TO-DO ITEM:
Reproduce the listing below from its first line through the line containing "Answer: 24.0", including that line. Leave out the pictures.

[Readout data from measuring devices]

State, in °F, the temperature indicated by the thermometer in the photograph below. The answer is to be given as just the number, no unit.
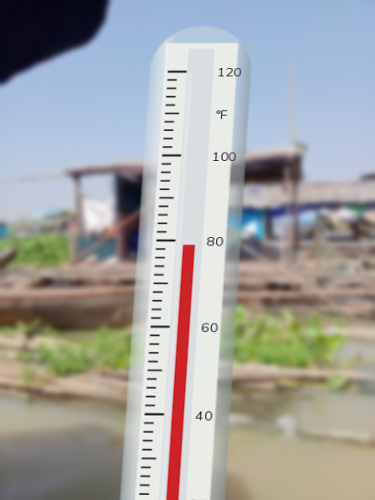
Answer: 79
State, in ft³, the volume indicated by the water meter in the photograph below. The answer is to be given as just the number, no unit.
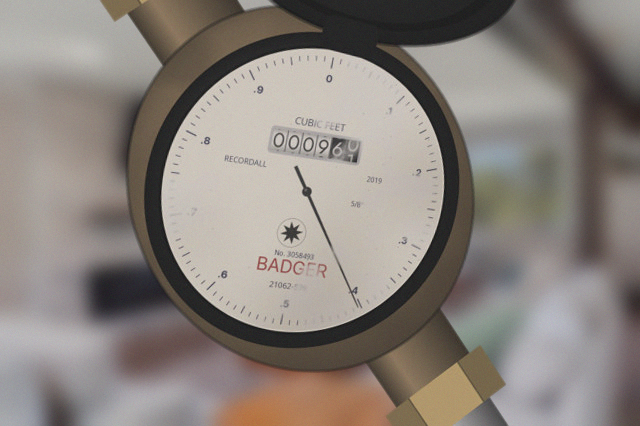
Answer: 960.40
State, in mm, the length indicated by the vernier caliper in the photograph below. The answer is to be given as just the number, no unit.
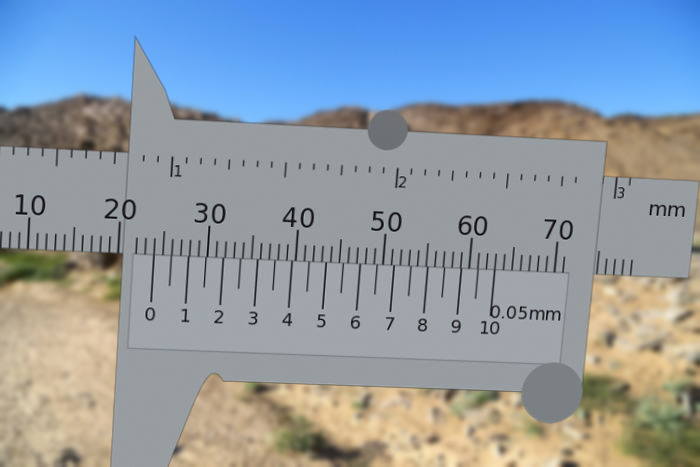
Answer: 24.0
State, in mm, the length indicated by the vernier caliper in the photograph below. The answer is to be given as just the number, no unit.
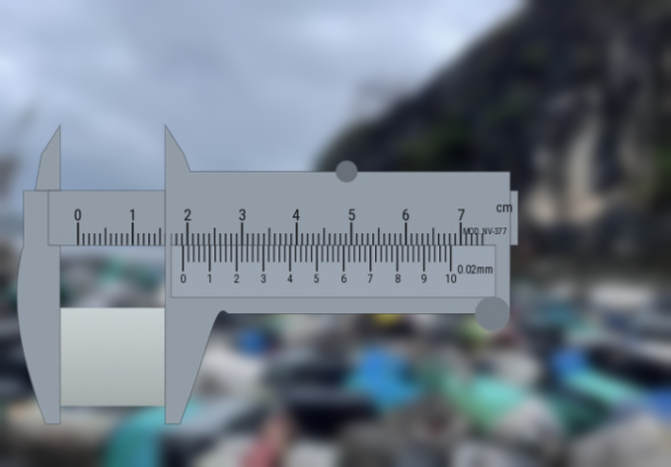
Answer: 19.2
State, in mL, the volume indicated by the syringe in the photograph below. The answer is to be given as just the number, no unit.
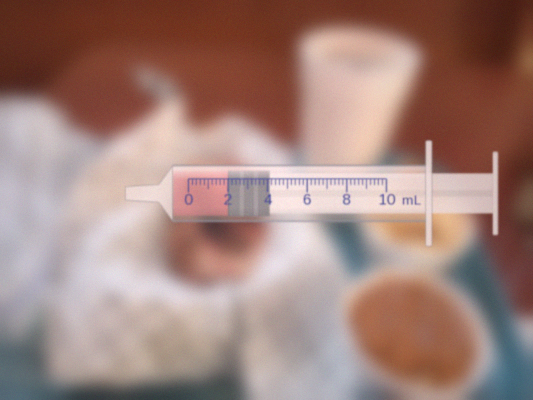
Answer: 2
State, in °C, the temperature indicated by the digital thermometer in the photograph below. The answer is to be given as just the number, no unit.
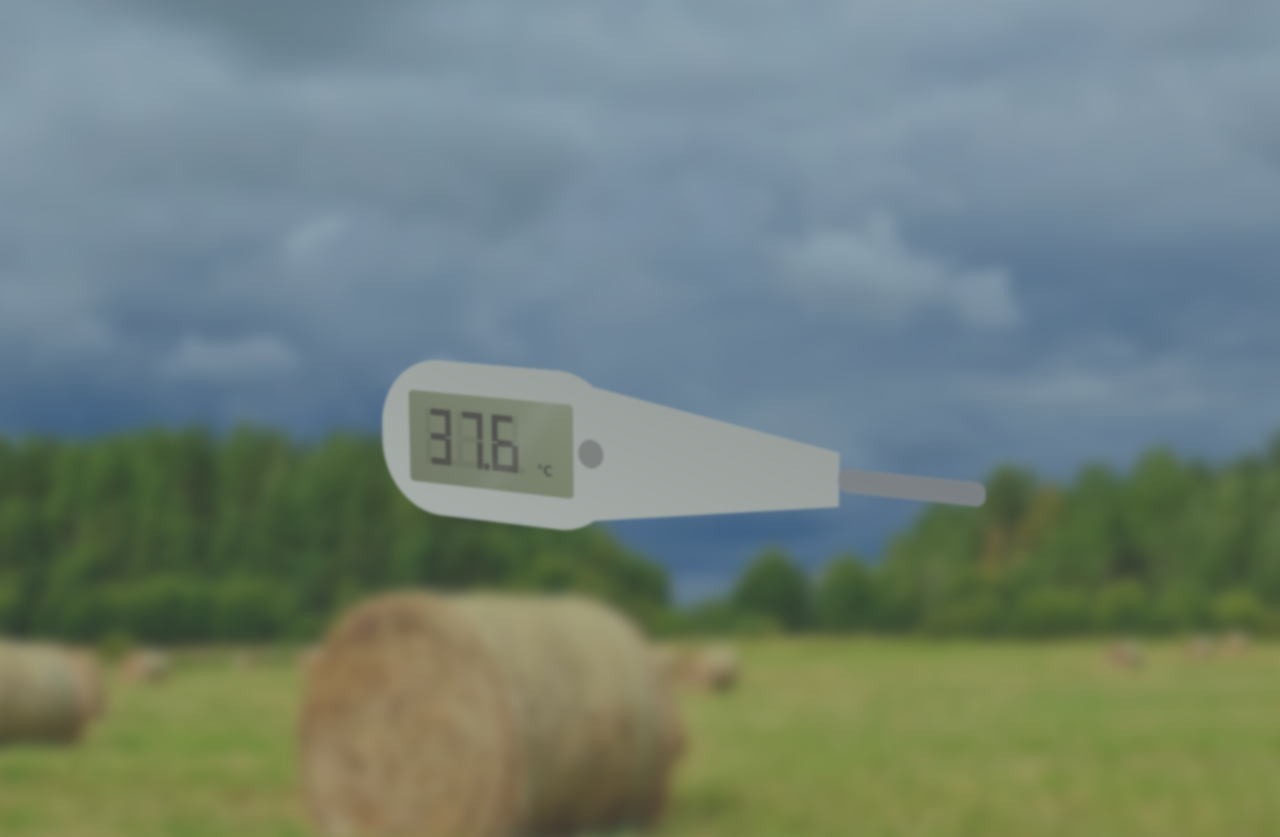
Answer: 37.6
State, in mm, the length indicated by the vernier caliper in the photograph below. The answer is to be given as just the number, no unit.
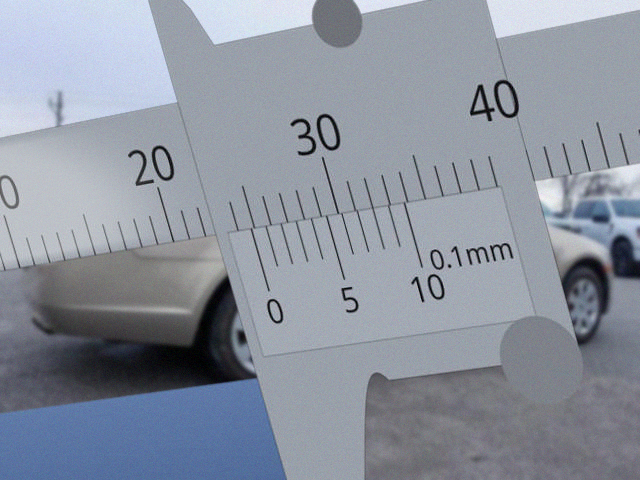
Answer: 24.8
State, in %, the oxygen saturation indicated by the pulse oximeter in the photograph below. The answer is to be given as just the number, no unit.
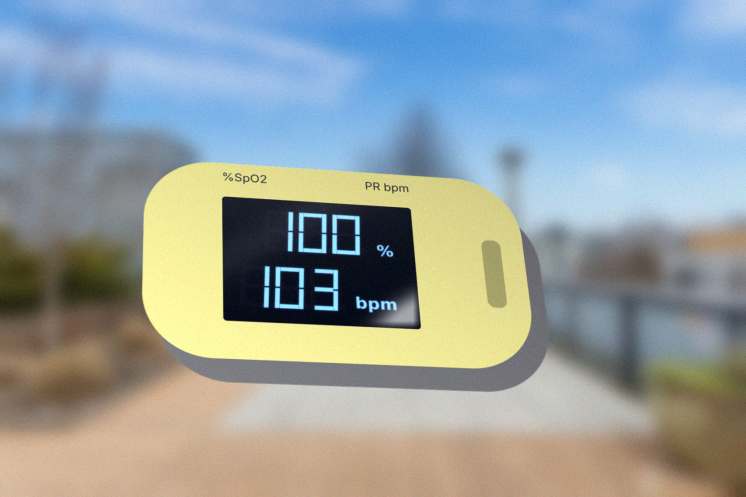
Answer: 100
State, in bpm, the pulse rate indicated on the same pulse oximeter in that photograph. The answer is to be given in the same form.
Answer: 103
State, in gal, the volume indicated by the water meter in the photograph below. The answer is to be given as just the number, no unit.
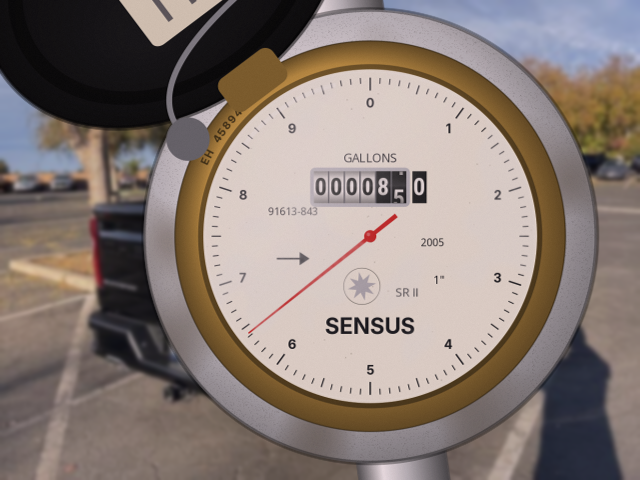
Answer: 846.4
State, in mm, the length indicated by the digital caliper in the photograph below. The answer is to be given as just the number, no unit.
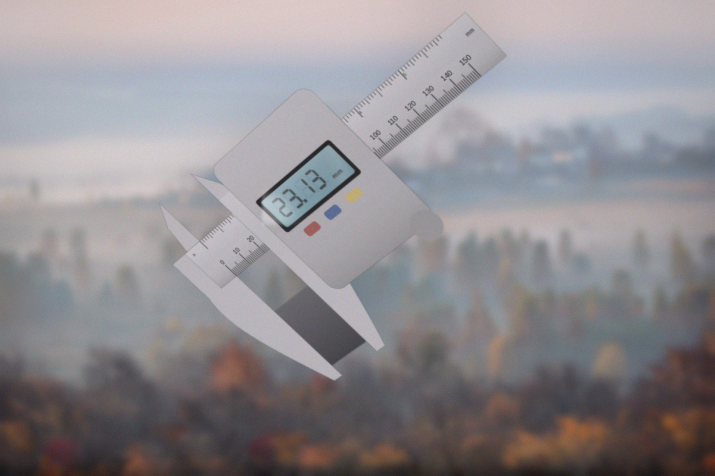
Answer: 23.13
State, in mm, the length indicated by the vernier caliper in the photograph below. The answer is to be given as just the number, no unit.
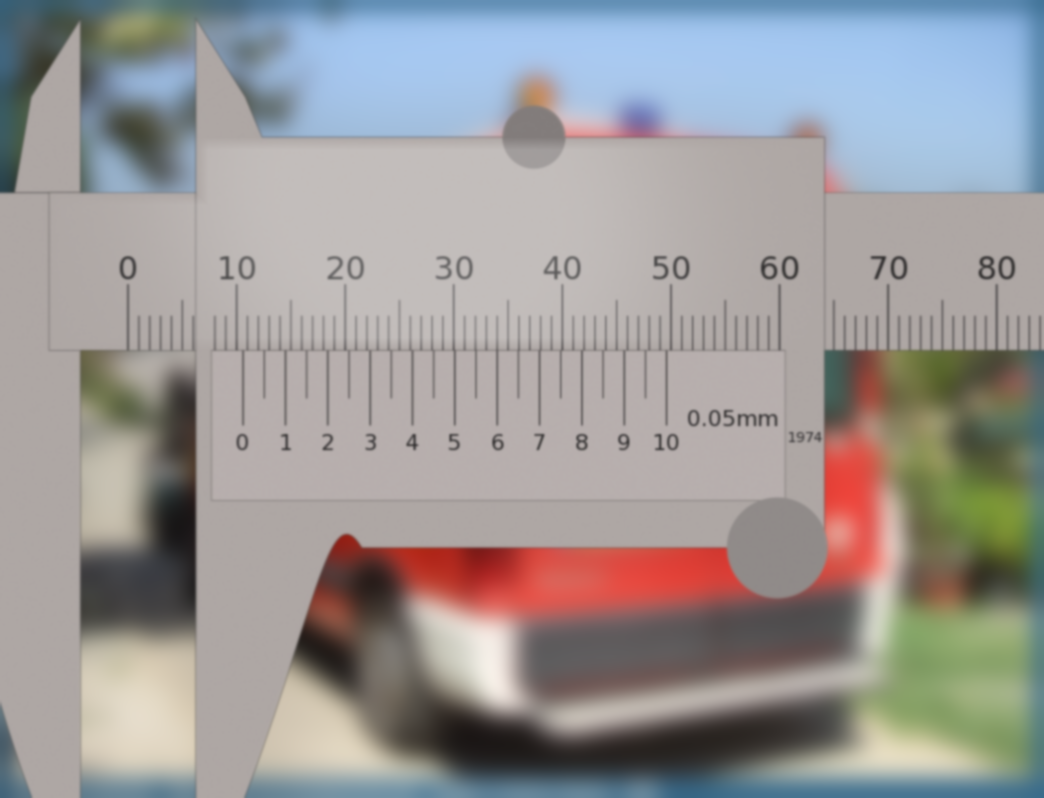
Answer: 10.6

RESULT FOR THIS TASK:
State, in °F, the temperature indicated by the thermometer in the photograph below. The answer is to be given as just the number, no unit.
Answer: 79
State, in ft³, the volume indicated by the water meter in the photograph below. The answer is to be given as just the number, no unit.
Answer: 960.40
State, in mm, the length indicated by the vernier caliper in the photograph below. The answer is to be given as just the number, no unit.
Answer: 24.0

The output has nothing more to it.